Document segment

A. THE MARCH 2020 ORDER IS CONSISTENT WITH PRIOR CASE LAW

Petitioners argue that prior decisions from judges in this district are at odds with the Court's determination that the ANILCA does not authorize USFS to regulate private land use. The Court disagrees.

In its March 2020 Order, the Court noted that "the ANILCA does not require USFS to permit an inholder's use of federal land if USFS decides that the inholder's use of private land would be an 'unreasonable use of the non-Federal land.'" (Doc. # 24 at 7) (quoting 56 Fed. Reg. 27,410 (June 14, 1991)). However, the Court reasoned that "USFS's determination of what constitutes a 'reasonable use' of an inholder's land does not authorize USFS to regulate the inholder's land use," because "[r]egulation of land use . . . is a quintessential state and local power." (Id. at 7-8) (quoting Rapanos v. United States, 547 U.S. 715, 738 (2006)). Thus, the Court concluded that, absent a more definitive statement from Congress, it is improper to interpret USFS's authority so broadly that the agency may regulate private land use under the ANILCA.

The prior decisions to which Petitioners refer do not conflict with this reasoning. In Colorado Wild, Inc. v. United States Forest Service ("October 2007 Order"), Judge Kane noted that the ANILCA provides that USFS "must determine what constitutes reasonable use and enjoyment of the lands, what access is adequate to allow for those reasonable uses and what, if any, terms and conditions should be placed on that access to meet other statutory and regulatory obligations and goals." 523 F. Supp. 2d 1213, 1227 n.15 (D. Colo. 2007) (citing 16 U.S.C. § 3210; High Country Citizens' All. v. U.S. Forest Serv., 203 F.3d 835 (10th Cir. 2000) ("[I]n deciding whether to issue a special use permit to the owner of an inholding pursuant to the FMLPA, the ANILCA, and accompanying regulations, the Forest Service must determine: (1) what uses of the property are reasonable; and (2) what access is adequate to allow for those reasonable uses.")). Judge Kane then summarized applicable federal regulations regarding USFS's "reasonable use" determination, noting that USFS's "reasonable use determination under ANILCA may properly limit a landowner's use of non-Federal land 'to the extent that the facilities and modes of access authorized on Federal land limit the use and enjoyment of non-Federal land to that which is determined to be reasonable by the authorizing officer.'" Id. (quoting 56 Fed. Reg. at 27,411).

Judge Kane's analysis is consistent with this Court's March 2020 Order. In fact, the Court quoted the same regulatory language concerning the scope of USFS's reasonable use inquiry. (Doc. # 24 at 7) ("A landowner's use of non-Federal land is limited by these regulations only to the extent that the facilities and modes of access authorized on the Federal land limit the use and enjoyment of the non-Federal land to that which is determined to be reasonable by the authorizing officer." (quoting 56 Fed. Reg. 27,410)). Because this Court's March 2020 Order is consistent with Judge Kane's October 2007 Order, Judge Kane's order does not support Petitioners' assertion that this Court should reconsider its ruling.

Set of tasks
1. According to the court opinion excerpt, why does USFS's determination of a "reasonable use" of an inholder's land not authorize the agency to regulate that land use?
2. Continue the court opinion excerpt on the March 2020 Order from the point where it stops.

Supplied information
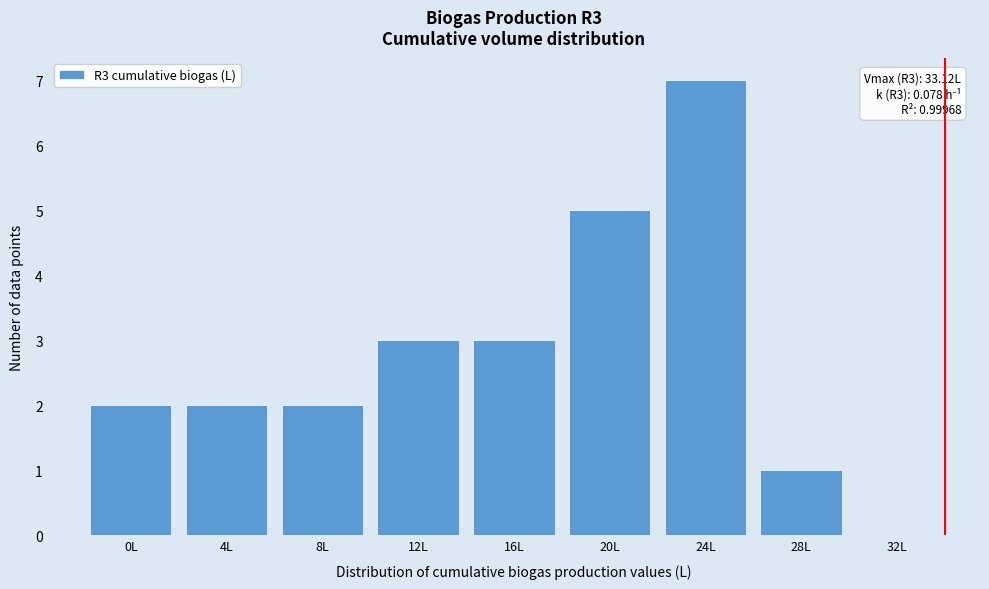

Reading left to right, list all the values displayed in this chart.

0L=2	4L=2	8L=2	12L=3	16L=3	20L=5	24L=7	28L=1	32L=0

Results of the tasks
1. The Court reasoned that regulation of land use is a quintessential state and local power. Without a more definitive statement from Congress, it is improper to read USFS's authority under the ANILCA so broadly that the agency may regulate private land use.

2.
Similarly, Judge Matsch's decision in Rocky Mountain Wild v. Dallas ("May 2017 Order"), does not conflict with this Court's March 2020 Order. No. 15-cv-01342-RPM, 2017 WL 6350384 (D. Colo. May 19, 2017). In that case, Judge Matsch considered a factual scenario that is not at issue in this case—i.e., "[w]hen a land exchange is used as an alternative to ANILCA access across federal land," and an "agency is conveying title to federal property, not access across federal property." Id. at *12 (emphasis added). Judge Matsch ruled that in such circumstances "any limitation on Forest Service power to regulate private property to which access is granted under ANILCA is inapplicable." Id. Thus, the May 2017 Order has little bearing on the instant case.

However, Judge Matsch did note—citing to Judge Kane's October 2007 Order—that the "ANILCA's limitation on Forest Service power to restrict the use of property to which ANILCA access is granted is . . . not . . . absolute." Id. at *12 n.13 (citing 523 F. Supp. 2d at 1227-28 n.15). In other words, when USFS grants an inholder access to their private parcel under the ANILCA, that action can have some impact on the use of the land. As Judge Kane's order, the applicable federal regulations, and this Court's March 2020 Order indicate, that impact is limited "to the extent that the facilities and modes of access authorized on the Federal land limit the use and enjoyment of the non-Federal land to that which is determined to be reasonable by the authorizing officer." 523 F. Supp. 2d at 1227-28 n.15 (quoting 56 Fed. Reg. 27,411). In summary, Judge Matsch's reasoning in the May 2017 Order does not suggest that this Court should reconsider its March 2020 Order.

To be clear, the Court's March 2020 Order did not negate USFS's duty to consider whether an inholder's use of private land constitutes a "reasonable use" pursuant to the ANILCA. Rather, the Court declined to write USFS a blank check to mandate how an inholder uses their land—e.g., USFS may not condition access to a wheat farmer's inholding on the farmer's promise to make cement instead, assuming both options are reasonable usages of the land.

B. CLAIM SIX IS REVIVED IN PART

In Petitioner's Complaint, Claim Six asserts that "[a]pplication of ANILCA to National Forest System lands in Colorado is precluded by the plain language of the statute." (Doc. # 1 at 72.) The Court rejected that theory in the March 2020 Order and dismissed Claim Six in its entirety. (Doc. # 24 at 12.)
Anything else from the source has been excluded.